Part of my process is to use collections.Counter
to score the string, and in that column, I
occurs 8 times, and V
7 times. Why is hmmemit
choosing a lower frequency amino acid?
Basic process of my script (relevant parts only):
def enumerate_string(string):
"""Returns the most common characters of a string. Multiple characters are returned if there are equally frequent characters."""
from collections import Counter
counts = Counter(string)
keys = []
for key, value in counts.iteritems():
if value == max(counts.values()):
keys.append(key)
return keys
>>> msa = AlignIO.read('myalignment.fasta', 'fasta')
>>> msa_summary = AlignInfo.SummaryInfo(msa)
>>> Counter(msa_summary.get_column(22))
Counter({'I': 8, 'V': 7, 'L': 1})
>>> enumerate_string(msa_summary.get_column(22))
['I']
This clearly shows that Isoleucine is the most common, so why doesn't hmmemit
choose it?
Thanks Sean, that makes a lot of sense. I figured it was probably taking in to consideration positions in the alignment other than just the column in question, but evidently misunderstood what the majority rule was exactly doing.

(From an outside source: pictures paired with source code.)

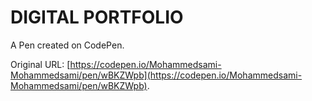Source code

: # DIGITAL PORTFOLIO

A Pen created on CodePen.

Original URL: [https://codepen.io/Mohammedsami-Mohammedsami/pen/wBKZWpb](https://codepen.io/Mohammedsami-Mohammedsami/pen/wBKZWpb).

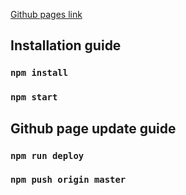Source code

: [Github pages link](https://vladimir-vladimirovich.github.io/mini-jira-gh/)

## Installation guide
### `npm install`
### `npm start`

## Github page update guide
### `npm run deploy`
### `npm push origin master`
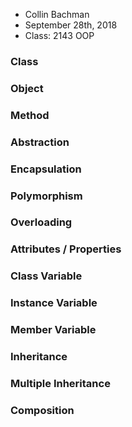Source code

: * Collin Bachman
* September 28th, 2018
* Class: 2143 OOP



### Class
### Object
### Method
### Abstraction
### Encapsulation
### Polymorphism
### Overloading
### Attributes / Properties
### Class Variable
### Instance Variable
### Member Variable
### Inheritance
### Multiple Inheritance
### Composition
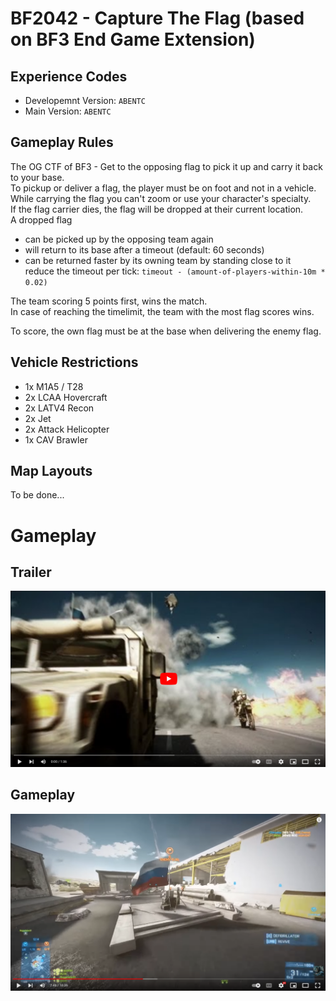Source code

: # BF2042 - Capture The Flag (based on BF3 End Game Extension)

## Experience Codes

* Developemnt Version: `ABENTC`
* Main Version: `ABENTC`

## Gameplay Rules

The OG CTF of BF3 - Get to the opposing flag to pick it up and carry it back to your base.  
To pickup or deliver a flag, the player must be on foot and not in a vehicle.  
While carrying the flag you can't zoom or use your character's specialty.  
If the flag carrier dies, the flag will be dropped at their current location.  
A dropped flag 
* can be picked up by the opposing team again
* will return to its base after a timeout (default: 60 seconds)
* can be returned faster by its owning team by standing close to it  
  reduce the timeout per tick: `timeout - (amount-of-players-within-10m * 0.02)`

The team scoring 5 points first, wins the match.  
In case of reaching the timelimit, the team with the most flag scores wins.


To score, the own flag must be at the base when delivering the enemy flag.

## Vehicle Restrictions

* 1x M1A5 / T28
* 2x LCAA Hovercraft
* 2x LATV4 Recon
* 2x Jet
* 2x Attack Helicopter
* 1x CAV Brawler

## Map Layouts

To be done...

# Gameplay

## Trailer
[![BF3 End Game Trailer](yt-premiere-button.png "BF3 End Game Trailer")](https://www.youtube.com/watch?v=wK5f7az5dIY)

## Gameplay
[![BF3 Gameplay](yt-gameplay-button.png "BF3 Gameplay")](https://www.youtube.com/watch?v=Bed91jJ6-qw)
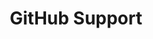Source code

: ---
layout: redirect
title: GitHub Support
description: Resolve issues with GitHub or get help with basic git issues.
categories: github_resources
redirect_to: http://support.github.com/
---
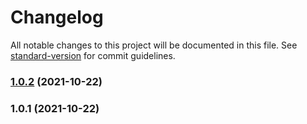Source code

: # Changelog

All notable changes to this project will be documented in this file. See [standard-version](https://github.com/conventional-changelog/standard-version) for commit guidelines.

### [1.0.2](https://github.com/mralaminahamed/copy-advanced-webpack-plugin/compare/v1.0.1...v1.0.2) (2021-10-22)

### 1.0.1 (2021-10-22)
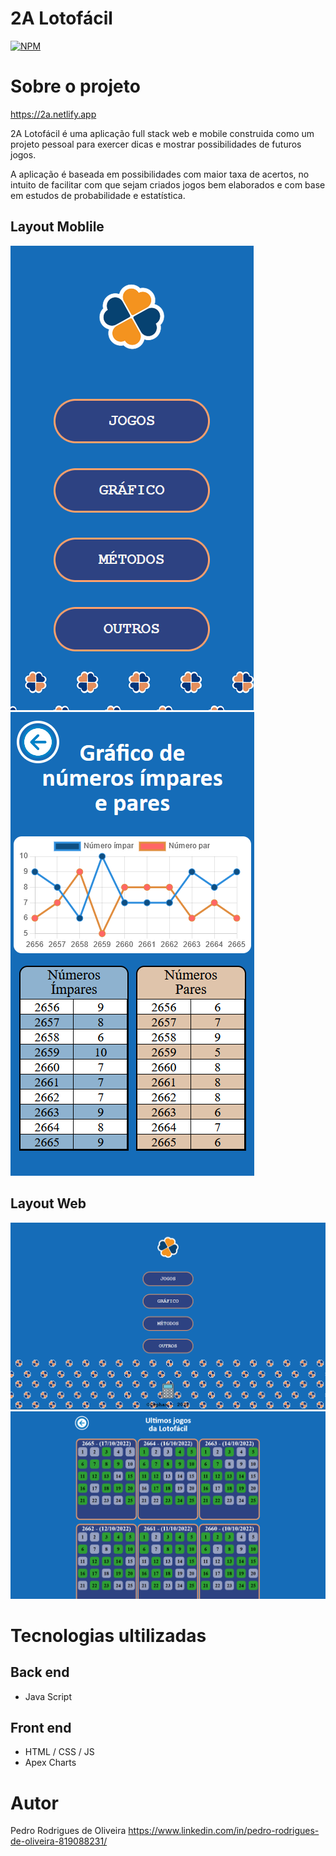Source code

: # 2A Lotofácil

[![NPM](https://img.shields.io/npm/l/react)](https://github.com/CephasTI/projeto-lotofacil/blob/master/LICENCE)

# Sobre o projeto

https://2a.netlify.app

2A Lotofácil é uma aplicação full stack web e mobile construida como um projeto pessoal para exercer dicas e mostrar possibilidades de futuros jogos. 

A aplicação é baseada em possibilidades com maior taxa de acertos, no intuito de facilitar com que sejam criados jogos bem elaborados e com base 
em estudos de probabilidade e estatística.

## Layout Moblile

![Mobile 1](https://github.com/CephasTI/projeto-lotofacil/blob/master/assets/mobile1.png)
![Mobile 2](https://github.com/CephasTI/projeto-lotofacil/blob/master/assets/mobile2.png)

## Layout Web

![Web 1](https://github.com/CephasTI/projeto-lotofacil/blob/master/assets/web1.PNG)
![Web 2](https://github.com/CephasTI/projeto-lotofacil/blob/master/assets/web2.PNG)

# Tecnologias ultilizadas
## Back end
- Java Script
## Front end
- HTML / CSS / JS
- Apex Charts

# Autor
Pedro Rodrigues de Oliveira
https://www.linkedin.com/in/pedro-rodrigues-de-oliveira-819088231/
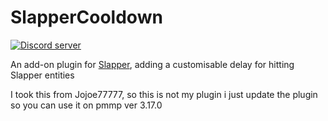 # SlapperCooldown
<a href="https://discord.gg/TuUy3jD"><img src="https://discordapp.com/api/guilds/412491783486832640/embed.png" alt="Discord server"/></a>

An add-on plugin for [Slapper](https://github.com/jojoe77777/Slapper), adding a customisable delay for hitting Slapper entities

I took this from Jojoe77777, so this is not my plugin i just update the plugin so you can use it on pmmp ver 3.17.0
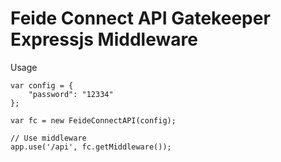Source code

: # Feide Connect API Gatekeeper Expressjs Middleware


Usage


	var config = {
		"password": "12334"
	};

	var fc = new FeideConnectAPI(config);
	
	// Use middleware
	app.use('/api', fc.getMiddleware());




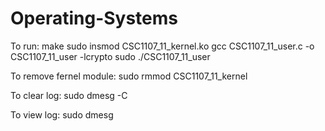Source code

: # Operating-Systems
To run:
make
sudo insmod CSC1107_11_kernel.ko
gcc CSC1107_11_user.c -o CSC1107_11_user -lcrypto
sudo ./CSC1107_11_user

To remove fernel module:
sudo rmmod CSC1107_11_kernel

To clear log:
sudo dmesg -C

To view log:
sudo dmesg

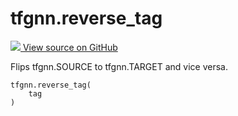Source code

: # tfgnn.reverse_tag

<!-- Insert buttons and diff -->

<a target="_blank" href="https://github.com/tensorflow/gnn/tree/master/tensorflow_gnn/graph/tag_utils.py#L31-L40">
<img src="https://www.tensorflow.org/images/GitHub-Mark-32px.png" /> View source
on GitHub </a>

Flips tfgnn.SOURCE to tfgnn.TARGET and vice versa.

<pre class="devsite-click-to-copy prettyprint lang-py tfo-signature-link">
<code>tfgnn.reverse_tag(
    tag
)
</code></pre>



<!-- Placeholder for "Used in" -->
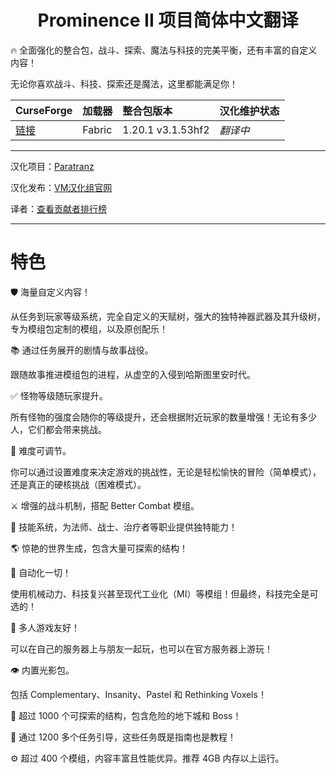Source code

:<div align="center"> 
   <h1>Prominence II 项目简体中文翻译</h1>
</div>

🔥 全面强化的整合包，战斗、探索、魔法与科技的完美平衡，还有丰富的自定义内容！

无论你喜欢战斗、科技、探索还是魔法，这里都能满足你！

CurseForge|加载器|整合包版本|汉化维护状态
:-|:-|:-|:-
[链接](https://www.curseforge.com/minecraft/modpacks/prominence-2-rpg)|Fabric|1.20.1 v3.1.53hf2|*翻译中*|

---

汉化项目：[Paratranz](https://paratranz.cn/projects/13782)

汉化发布：[VM汉化组官网](https://vmct-cn.top/modpacks/prominence2)

译者：[查看贡献者排行榜](https://paratranz.cn/projects/13782/leaderboard)

---

# 特色

🛡️ 海量自定义内容！

从任务到玩家等级系统，完全自定义的天赋树，强大的独特神器武器及其升级树，专为模组包定制的模组，以及原创配乐！

📚 通过任务展开的剧情与故事战役。

跟随故事推进模组包的进程，从虚空的入侵到哈斯图里安时代。

✅ 怪物等级随玩家提升。

所有怪物的强度会随你的等级提升，还会根据附近玩家的数量增强！无论有多少人，它们都会带来挑战。

🔴 难度可调节。

你可以通过设置难度来决定游戏的挑战性，无论是轻松愉快的冒险（简单模式），还是真正的硬核挑战（困难模式）。

⚔️ 增强的战斗机制，搭配 Better Combat 模组。

💛 技能系统，为法师、战士、治疗者等职业提供独特能力！

🌎 惊艳的世界生成，包含大量可探索的结构！

🔧 自动化一切！

使用机械动力、科技复兴甚至现代工业化（MI）等模组！但最终，科技完全是可选的！

👥 多人游戏友好！

可以在自己的服务器上与朋友一起玩，也可以在官方服务器上游玩！

👁️ 内置光影包。

包括 Complementary、Insanity、Pastel 和 Rethinking Voxels！

🏰 超过 1000 个可探索的结构，包含危险的地下城和 Boss！

📖 通过 1200 多个任务引导，这些任务既是指南也是教程！

⚙️ 超过 400 个模组，内容丰富且性能优异。推荐 4GB 内存以上运行。
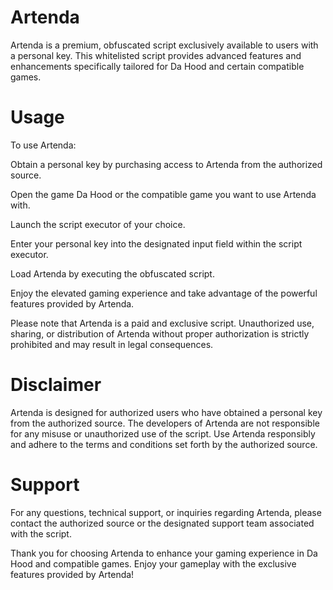 # Artenda
Artenda is a premium, obfuscated script exclusively available to users with a personal key. This whitelisted script provides advanced features and enhancements specifically tailored for Da Hood and certain compatible games.

# Usage
To use Artenda:

Obtain a personal key by purchasing access to Artenda from the authorized source.

Open the game Da Hood or the compatible game you want to use Artenda with.

Launch the script executor of your choice.

Enter your personal key into the designated input field within the script executor.

Load Artenda by executing the obfuscated script.

Enjoy the elevated gaming experience and take advantage of the powerful features provided by Artenda.

Please note that Artenda is a paid and exclusive script. Unauthorized use, sharing, or distribution of Artenda without proper authorization is strictly prohibited and may result in legal consequences.

# Disclaimer
Artenda is designed for authorized users who have obtained a personal key from the authorized source. The developers of Artenda are not responsible for any misuse or unauthorized use of the script. Use Artenda responsibly and adhere to the terms and conditions set forth by the authorized source.

# Support
For any questions, technical support, or inquiries regarding Artenda, please contact the authorized source or the designated support team associated with the script.

Thank you for choosing Artenda to enhance your gaming experience in Da Hood and compatible games. Enjoy your gameplay with the exclusive features provided by Artenda!
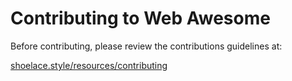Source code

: # Contributing to Web Awesome

Before contributing, please review the contributions guidelines at:

[shoelace.style/resources/contributing](https://shoelace.style/resources/contributing)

Just to add a small follow up question, it's important for what I'm doing that there are no ambiguous positions in the final consensus sequence. Does
hmmemit
always call an amino acid/base or will it also output ambiguous positions?hmmemit will only output canonical residues (20 aa or 4 nt).